Steven Fruchtman
Analyst · Maxim Group. Your line is now open
So, thank you, Jason. And let me answer your first question first, which I guess makes sense. So, yes, so, we continue as we learn from the previous trial, it appears that Rigosertib has a most profound effect on survival in the very high-risk category of the MDS patients we are studying. So the previous trial we are running 40%, very high-risk and by changing the eligibility that patients had to progress with nine cycles of Azacitidine, and that’s a very different patient – let’s say then the patient is benign at study, on Azacitidine for 24 months and then progress, so the nine month change in eligibility has given us a high - which makes perfect sense, a higher percentage of patients that are very high-risk and we continue to run at 70 or above of the patients randomized on the INSPIRE trial are very high-risk. Regarding your second question, when you do these trials, Jason, there are so many moving parts.
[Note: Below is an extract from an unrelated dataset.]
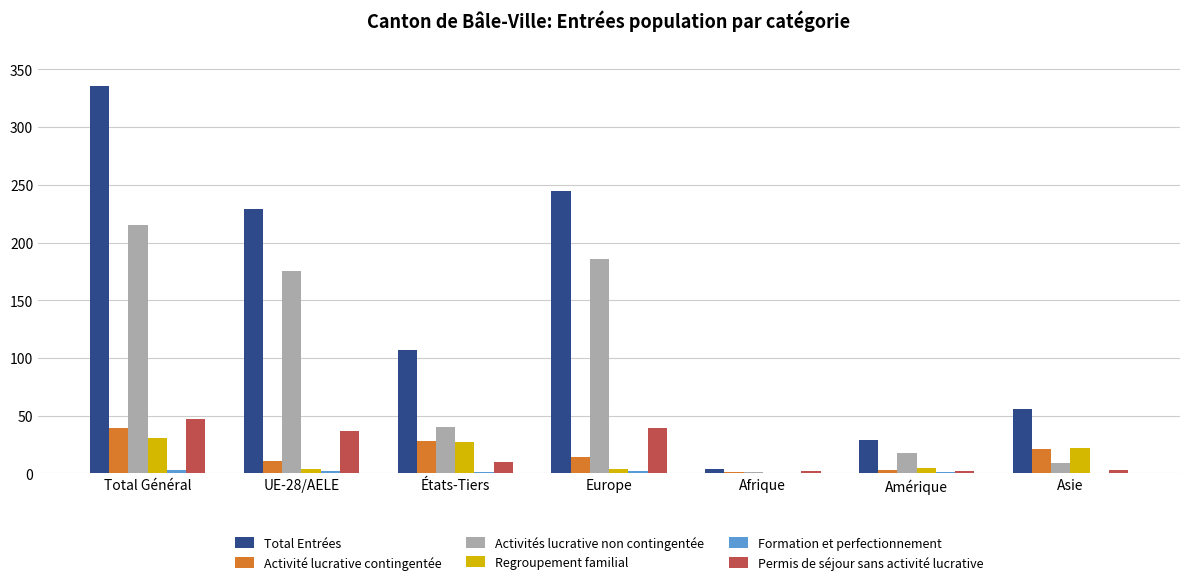

Which series has the largest total across all categories?

Total Entrées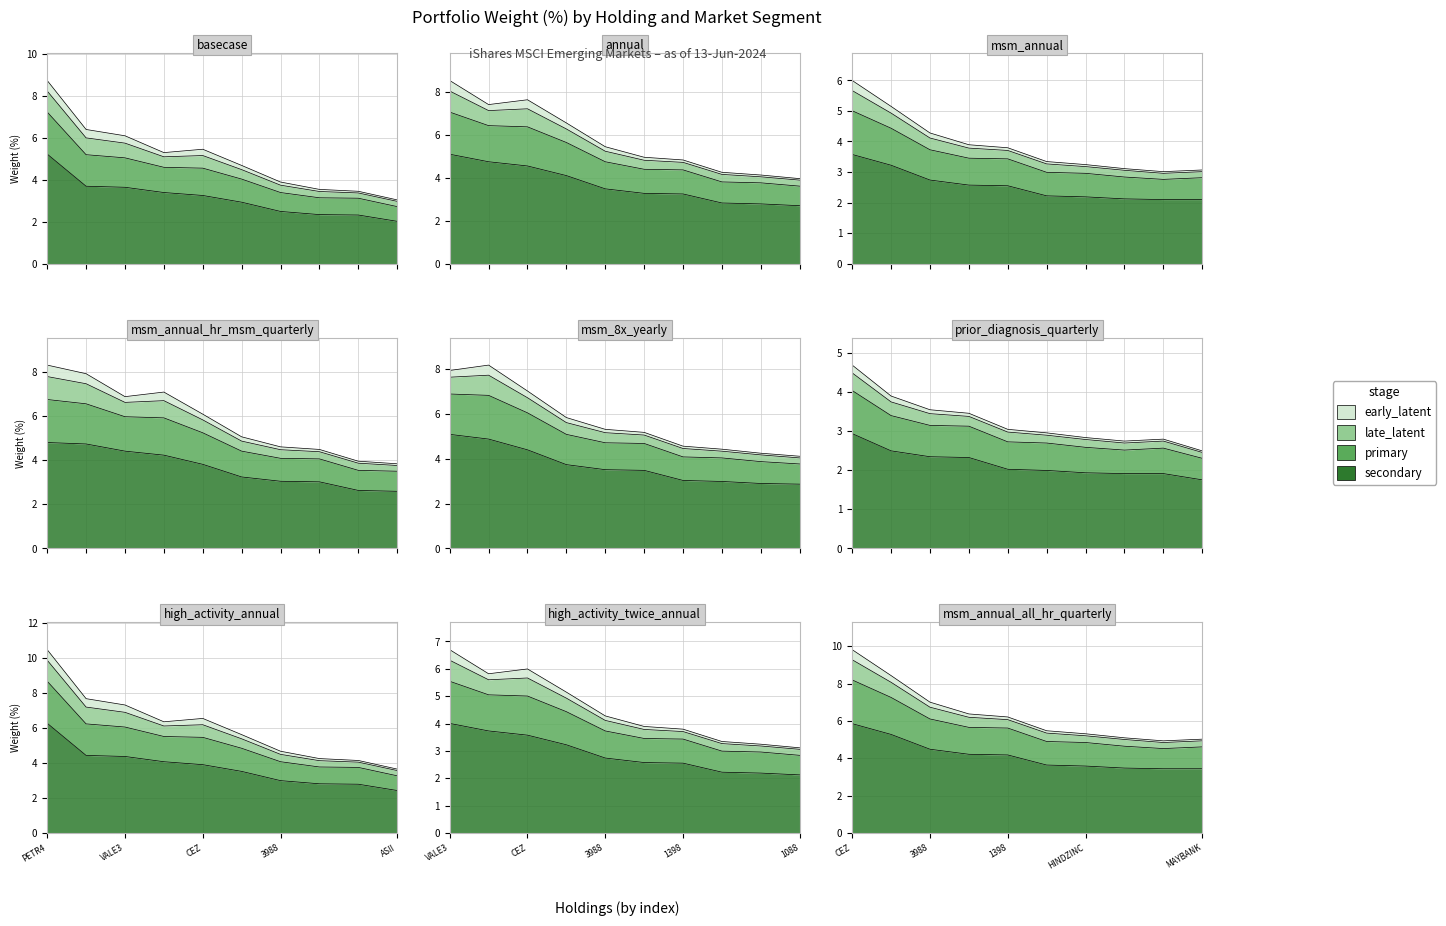

Count the number of data series in this chart.

4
So, you do your best judgment about when the moving parts are aligned. But you are right. We now need to have a goal of randomizing 360 patients. The time that the data can be looked at, however, because this is a survival trial it’s 288 deaths. Now we also know from previous studies that patients who fail Azacitidine, who have high-risk MDS and control arms of various studies have a life expectancy of four to five months. So, you could, based on that very short life expectancy, which is actually maybe shorter because of the 70% very high-risk patients randomized on this study, there is a very close link to the number of deaths and the number of randomized patients. So to summarize, we may have – and this is a guess, I don’t know, let’s say a 310 or 320 patients, we all may have already reached or soon to be reach 288 deaths and thus the trial could be evaluated at that time, which would of course show on the timeline. But I hope that answers your question.